═══ Dataset entries
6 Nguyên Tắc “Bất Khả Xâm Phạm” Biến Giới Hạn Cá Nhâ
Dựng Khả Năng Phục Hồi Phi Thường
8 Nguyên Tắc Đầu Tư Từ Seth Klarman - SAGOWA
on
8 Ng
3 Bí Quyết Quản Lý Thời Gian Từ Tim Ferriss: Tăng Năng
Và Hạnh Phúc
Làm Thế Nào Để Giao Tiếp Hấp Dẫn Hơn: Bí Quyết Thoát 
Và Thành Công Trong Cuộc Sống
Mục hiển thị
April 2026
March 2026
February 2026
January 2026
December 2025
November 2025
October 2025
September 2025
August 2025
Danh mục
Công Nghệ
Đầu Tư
══════
▸ **Task description**: Set out the text of every record above as a JSON list of strings, with one string per line and no entries for blank lines.

▸ **Result**:
[
  "6 Nguyên Tắc “Bất Khả Xâm Phạm” Biến Giới Hạn Cá Nhâ",
  "Dựng Khả Năng Phục Hồi Phi Thường",
  "8 Nguyên Tắc Đầu Tư Từ Seth Klarman - SAGOWA",
  "on",
  "8 Ng",
  "3 Bí Quyết Quản Lý Thời Gian Từ Tim Ferriss: Tăng Năng",
  "Và Hạnh Phúc",
  "Làm Thế Nào Để Giao Tiếp Hấp Dẫn Hơn: Bí Quyết Thoát ",
  "Và Thành Công Trong Cuộc Sống",
  "Mục hiển thị",
  "April 2026",
  "March 2026",
  "February 2026",
  "January 2026",
  "December 2025",
  "November 2025",
  "October 2025",
  "September 2025",
  "August 2025",
  "Danh mục",
  "Công Nghệ",
  "Đầu Tư"
]